I was trying to find the distance a machine system I designed would potentially go. The machine works like this: A mass $M$ drops down and through a system of pulleys, pulls a wheel wound with the cable which pushes the system forward. Given a speed of wind $w$, coefficient of friction $\mu$, mass of entire system $m$, and the force of air resistance $F_a=c(w+v)^2$, and a maximum drop height $h$ before the cable fully unwinds from the wheel and let's go of it, what is the maximum distance $s$ the system will travel?
$_{ \text {(pardon my mspaint)} }$
My Work: I first split this up into two problems: Find the kinetic energy of the velocity after the cable has been detached based on work, then set that kinetic energy equal to the work done by air resistance and friction.

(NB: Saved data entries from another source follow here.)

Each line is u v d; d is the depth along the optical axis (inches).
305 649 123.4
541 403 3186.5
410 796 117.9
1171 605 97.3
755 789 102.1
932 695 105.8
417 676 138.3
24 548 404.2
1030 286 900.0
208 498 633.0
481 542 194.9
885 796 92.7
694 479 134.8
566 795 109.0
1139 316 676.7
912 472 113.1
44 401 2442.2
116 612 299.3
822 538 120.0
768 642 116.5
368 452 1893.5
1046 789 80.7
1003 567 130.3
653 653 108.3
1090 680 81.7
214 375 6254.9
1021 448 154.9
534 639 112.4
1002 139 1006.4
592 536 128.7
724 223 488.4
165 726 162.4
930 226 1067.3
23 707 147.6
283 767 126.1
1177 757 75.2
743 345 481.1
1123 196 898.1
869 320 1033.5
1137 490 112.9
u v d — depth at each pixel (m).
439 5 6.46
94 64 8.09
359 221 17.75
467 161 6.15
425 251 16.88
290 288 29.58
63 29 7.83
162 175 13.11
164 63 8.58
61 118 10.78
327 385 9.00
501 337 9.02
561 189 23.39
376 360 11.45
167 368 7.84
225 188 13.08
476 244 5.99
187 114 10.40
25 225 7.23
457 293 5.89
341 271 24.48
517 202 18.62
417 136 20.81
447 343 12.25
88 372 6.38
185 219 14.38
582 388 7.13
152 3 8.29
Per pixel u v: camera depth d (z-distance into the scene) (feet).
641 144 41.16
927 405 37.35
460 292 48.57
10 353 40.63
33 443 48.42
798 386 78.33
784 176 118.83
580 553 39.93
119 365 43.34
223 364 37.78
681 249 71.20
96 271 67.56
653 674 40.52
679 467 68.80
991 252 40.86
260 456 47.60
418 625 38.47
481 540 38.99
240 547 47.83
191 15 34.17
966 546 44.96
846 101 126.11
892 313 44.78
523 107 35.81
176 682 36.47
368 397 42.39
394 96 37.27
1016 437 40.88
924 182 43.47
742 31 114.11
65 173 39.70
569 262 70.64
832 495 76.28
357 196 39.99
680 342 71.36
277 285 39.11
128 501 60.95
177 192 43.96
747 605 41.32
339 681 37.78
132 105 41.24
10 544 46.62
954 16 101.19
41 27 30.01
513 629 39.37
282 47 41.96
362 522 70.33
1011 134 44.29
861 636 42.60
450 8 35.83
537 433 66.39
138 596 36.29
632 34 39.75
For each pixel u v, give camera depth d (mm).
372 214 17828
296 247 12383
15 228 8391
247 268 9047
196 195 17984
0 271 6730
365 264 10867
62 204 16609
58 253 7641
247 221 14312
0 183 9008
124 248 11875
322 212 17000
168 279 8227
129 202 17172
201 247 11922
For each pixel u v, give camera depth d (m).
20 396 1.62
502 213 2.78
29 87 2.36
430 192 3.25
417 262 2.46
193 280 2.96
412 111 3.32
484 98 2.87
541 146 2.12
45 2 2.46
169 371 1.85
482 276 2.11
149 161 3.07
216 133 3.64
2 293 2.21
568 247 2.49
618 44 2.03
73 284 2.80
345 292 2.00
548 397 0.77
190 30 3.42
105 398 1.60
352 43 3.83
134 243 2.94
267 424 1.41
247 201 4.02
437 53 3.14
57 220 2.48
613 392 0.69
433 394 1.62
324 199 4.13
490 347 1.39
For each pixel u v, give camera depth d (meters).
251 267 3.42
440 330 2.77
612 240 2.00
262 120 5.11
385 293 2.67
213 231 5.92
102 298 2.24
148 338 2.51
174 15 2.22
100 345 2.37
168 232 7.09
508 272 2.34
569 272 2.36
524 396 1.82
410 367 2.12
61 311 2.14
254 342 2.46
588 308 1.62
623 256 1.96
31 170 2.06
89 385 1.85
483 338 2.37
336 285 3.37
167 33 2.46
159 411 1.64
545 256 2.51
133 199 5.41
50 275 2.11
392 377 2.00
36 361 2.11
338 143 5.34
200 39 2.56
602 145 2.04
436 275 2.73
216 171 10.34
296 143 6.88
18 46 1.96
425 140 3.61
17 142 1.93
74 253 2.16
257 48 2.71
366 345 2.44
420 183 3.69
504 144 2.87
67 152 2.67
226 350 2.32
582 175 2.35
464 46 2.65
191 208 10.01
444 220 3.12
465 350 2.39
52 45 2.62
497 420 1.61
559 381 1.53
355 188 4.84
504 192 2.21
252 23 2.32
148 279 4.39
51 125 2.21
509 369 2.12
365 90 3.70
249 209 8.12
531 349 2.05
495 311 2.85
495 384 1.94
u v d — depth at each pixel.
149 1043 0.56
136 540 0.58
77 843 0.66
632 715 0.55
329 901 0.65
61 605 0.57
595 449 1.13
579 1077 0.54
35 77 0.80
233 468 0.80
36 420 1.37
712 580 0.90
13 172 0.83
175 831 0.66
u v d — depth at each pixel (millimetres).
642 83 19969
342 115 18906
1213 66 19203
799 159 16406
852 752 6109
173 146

$W_1 = \int (\sum F_x)\cdot v \ \mathrm dt$
$W_1 = \int v(-c(w+v)^2+g(M -\mu m)) \ \mathrm dt$
$W_1 = \int (-cw^2v-2cwv^2-cv^3+gv(M -\mu m)) \ \mathrm dt$
But since $v = {\ \mathrm ds \over \ \mathrm dt}$, things get really weird, as:
$W_1 = -c \int (w^2{\ \mathrm ds \over \ \mathrm dt} + 2w({\ \mathrm ds \over \ \mathrm dt})^2 + ({\ \mathrm ds \over \ \mathrm dt})^3) \ \mathrm dt + g \int {\ \mathrm ds \over \ \mathrm dt} (M -\mu m) \ \mathrm dt$
$W_1 = -c \int w^2 \ \mathrm ds + \int 2w({\ \mathrm ds \over \ \mathrm dt} + ({\ \mathrm ds \over \ \mathrm dt})^2) \ \mathrm ds + g \int (M -\mu m) \ \mathrm ds $
$W_1 = -c \int (2w{\ \mathrm ds \over \ \mathrm dt} + ({\ \mathrm ds \over \ \mathrm dt})^2) \ \mathrm ds + gs(M -\mu m) - csw^2$
And I could be wrong, but that looks like a really invalid integral, so how might one solve this problem? I'm thinking there should be a way to do it with Diff. EQ, but am yet to figure that out.